== Segment start ==

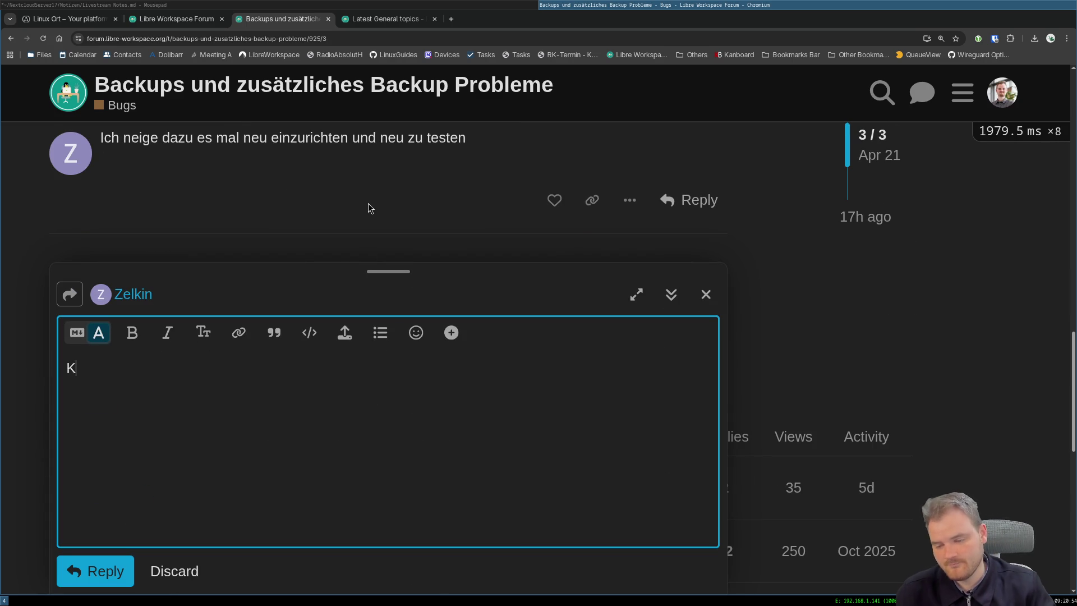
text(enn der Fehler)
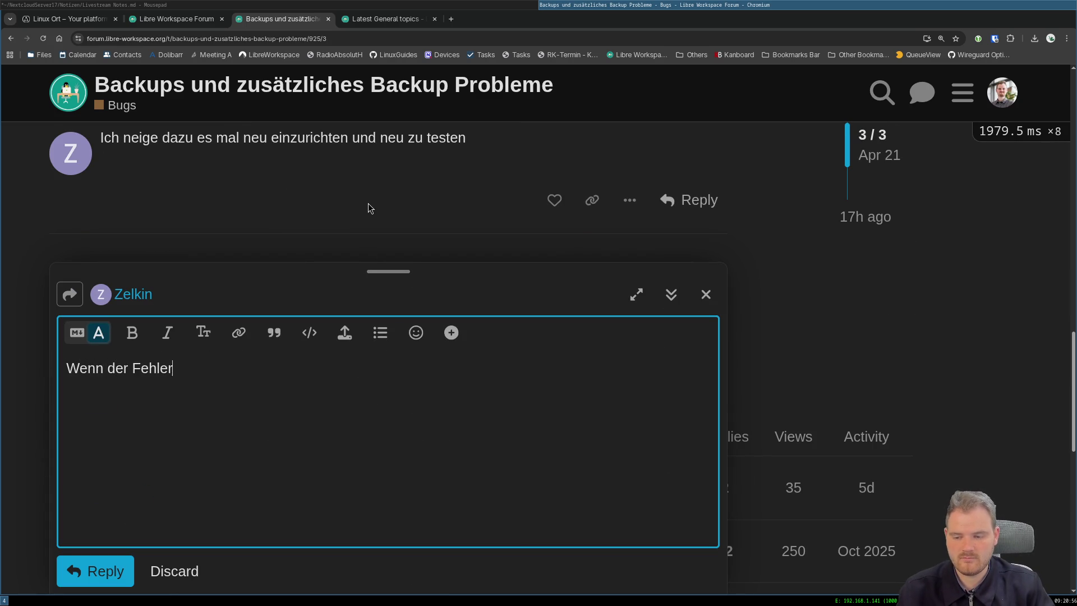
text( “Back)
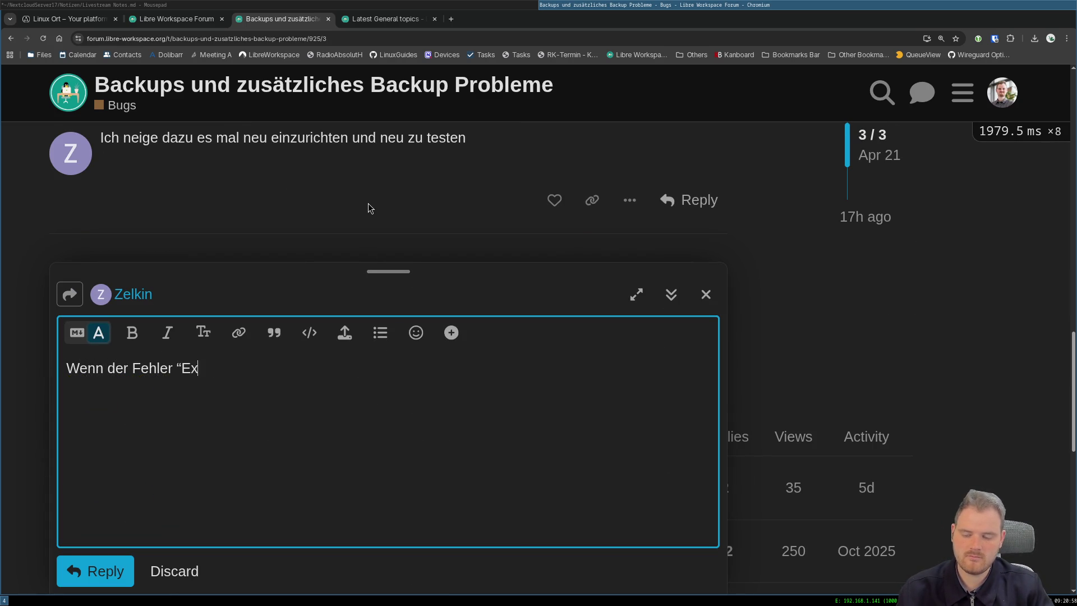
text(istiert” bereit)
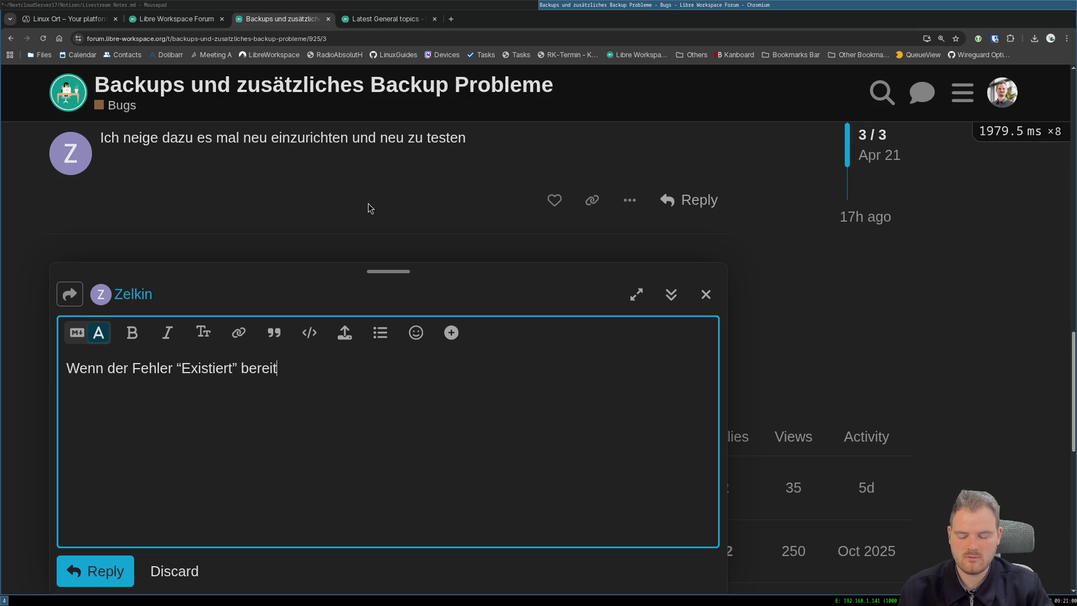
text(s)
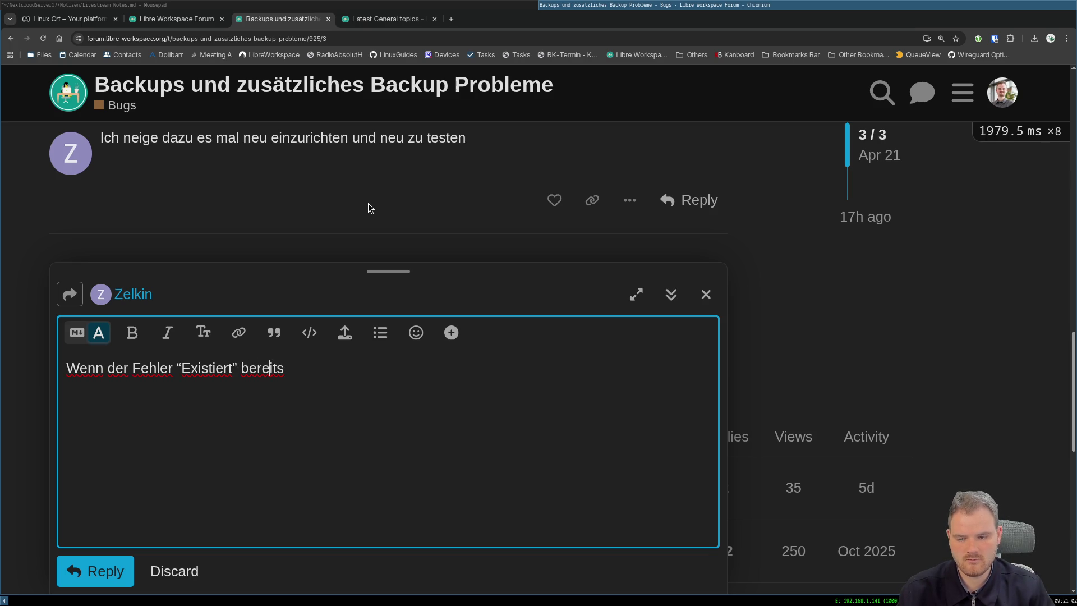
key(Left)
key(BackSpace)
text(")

== Segment end ==
== Segment start ==

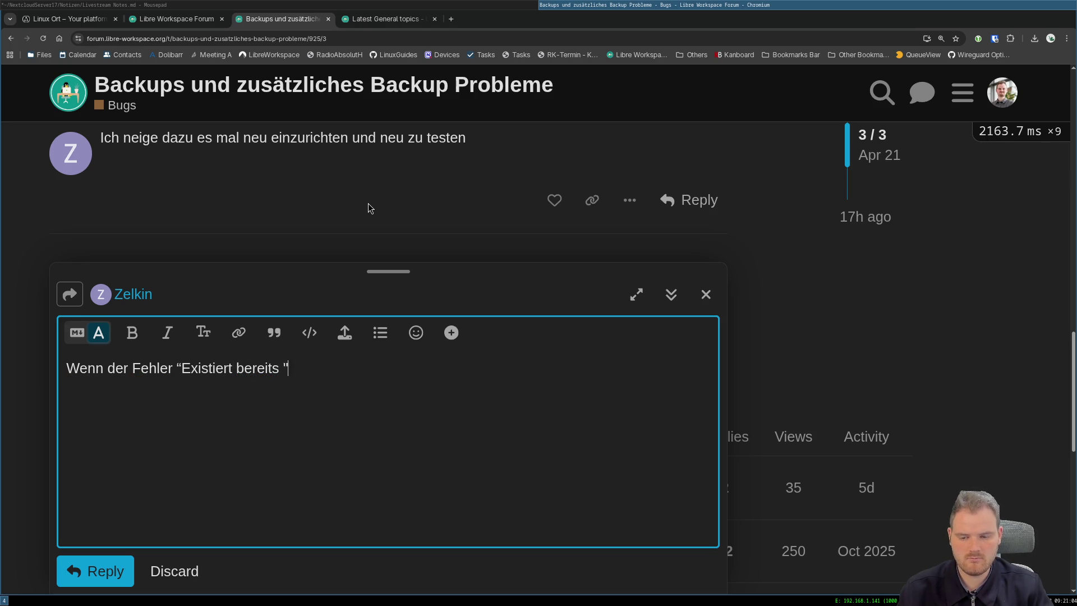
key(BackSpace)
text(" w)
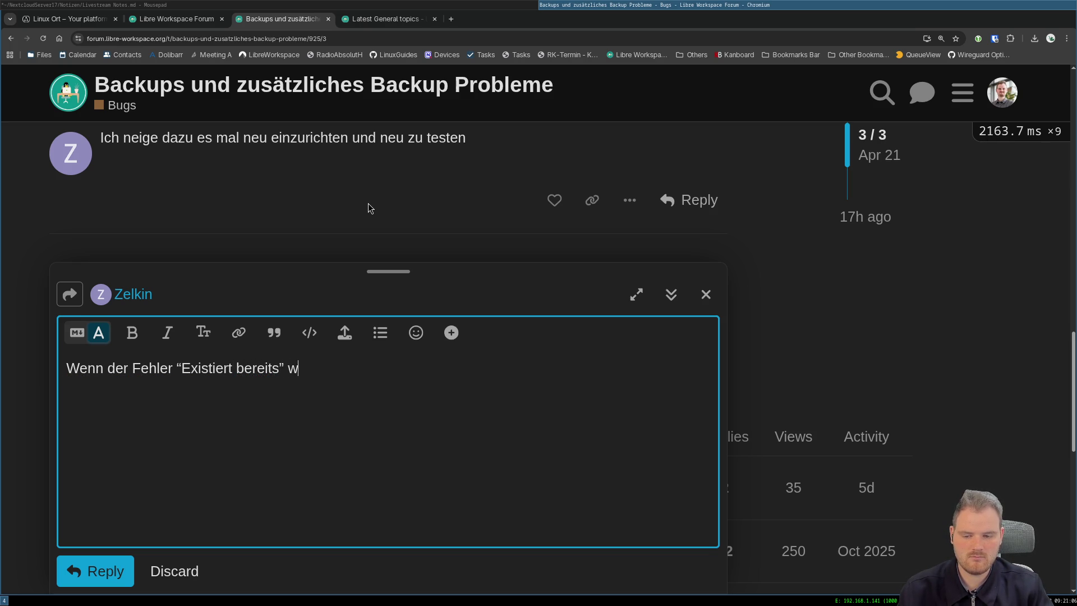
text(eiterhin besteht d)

== Segment end ==
== Segment start ==

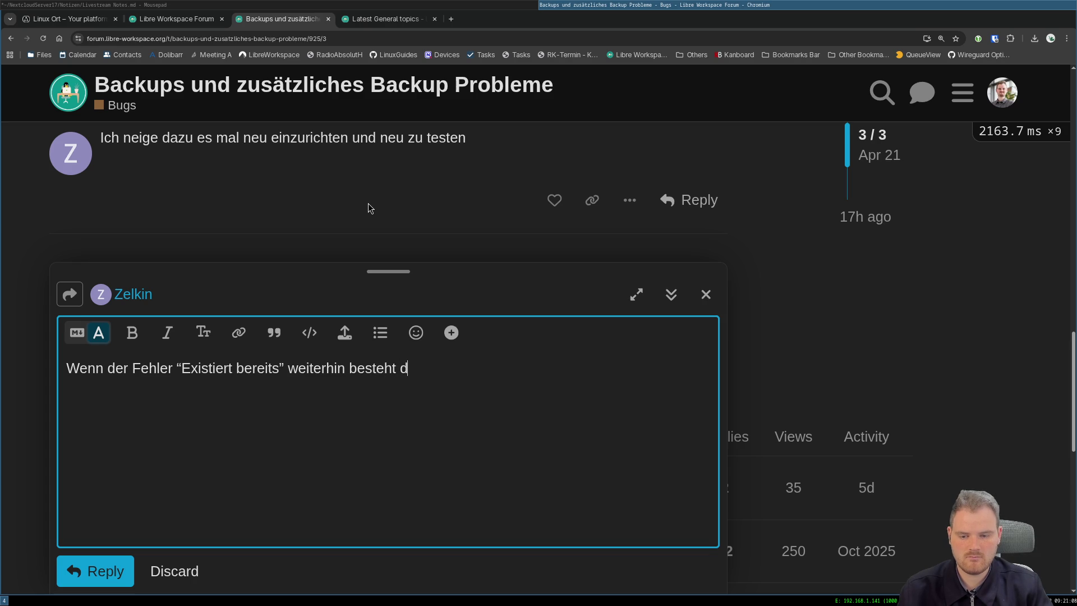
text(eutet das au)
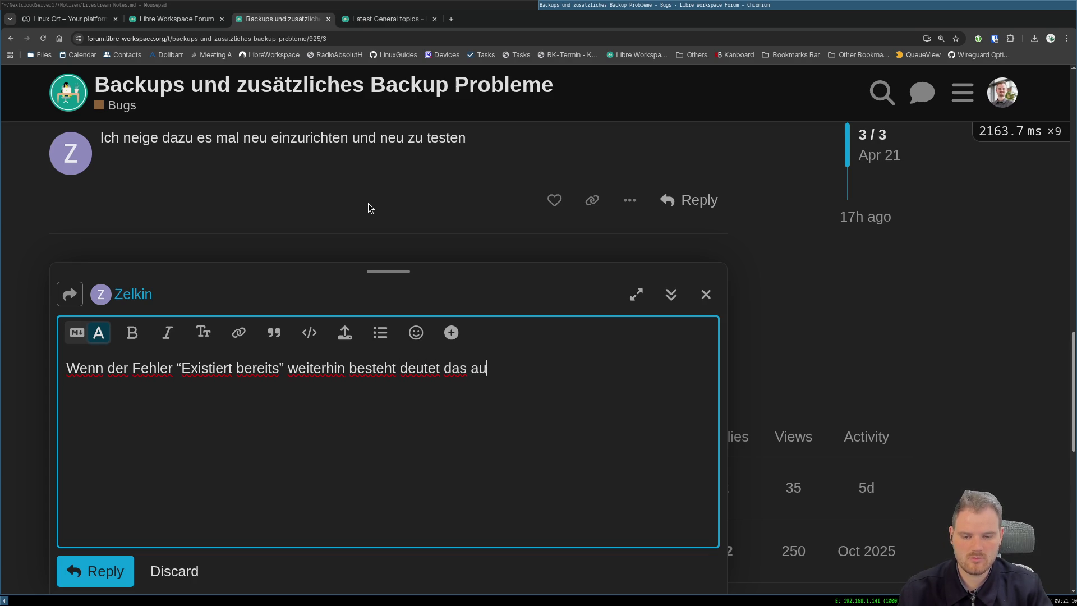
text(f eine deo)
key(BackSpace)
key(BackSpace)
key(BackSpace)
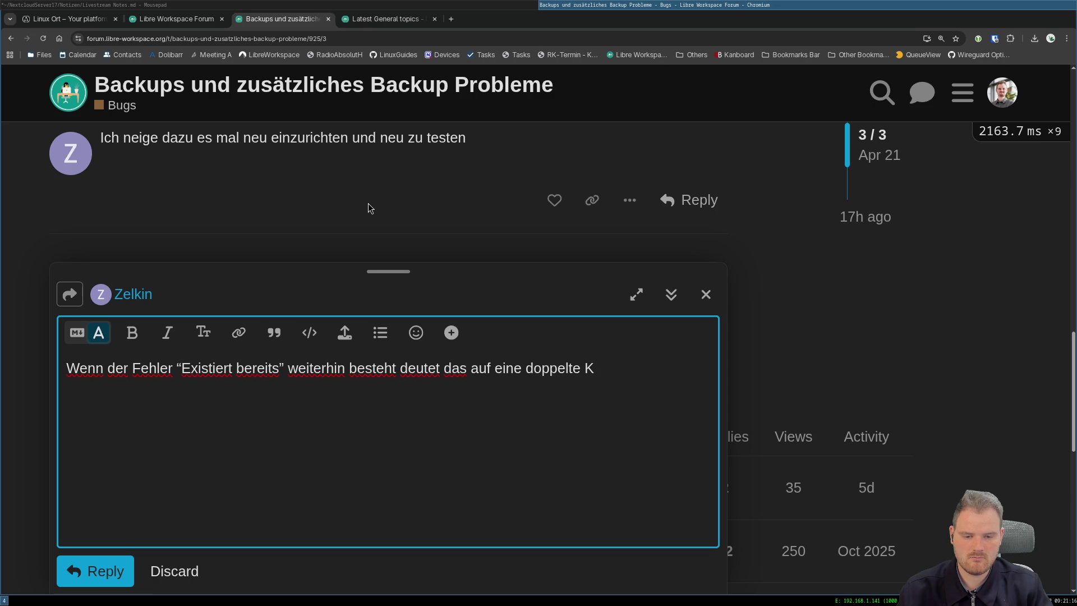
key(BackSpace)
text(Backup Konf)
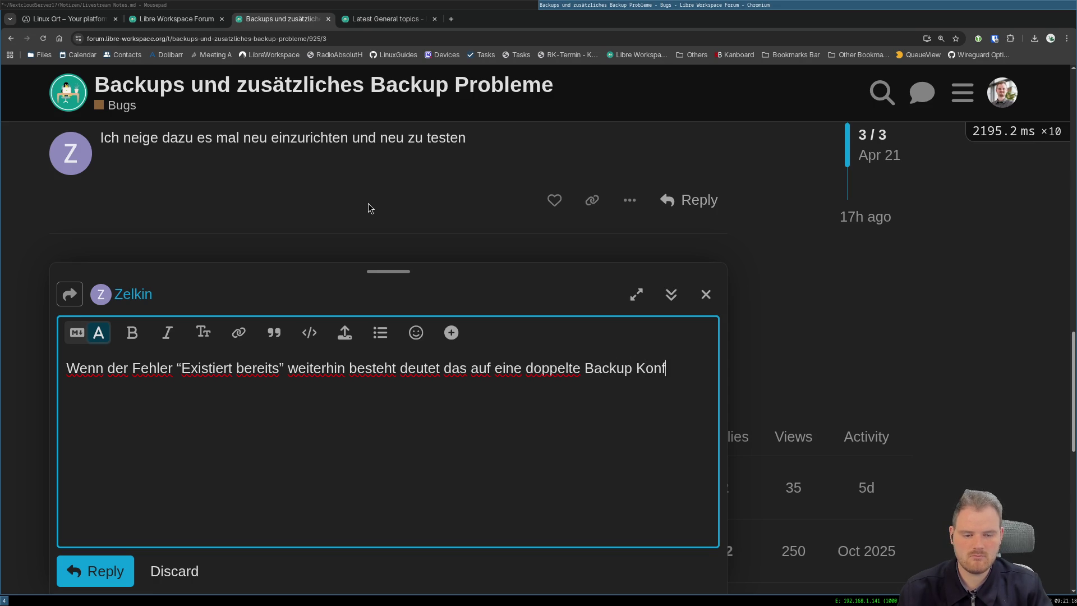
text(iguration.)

== Segment end ==

Task objective: Search the data for the string "text" and copy every line where it appears.

Task result:
text(enn der Fehler)
text( “Back)
text(istiert” bereit)
text(s)
text(")
text(" w)
text(eiterhin besteht d)
text(eutet das au)
text(f eine deo)
text(Backup Konf)
text(iguration.)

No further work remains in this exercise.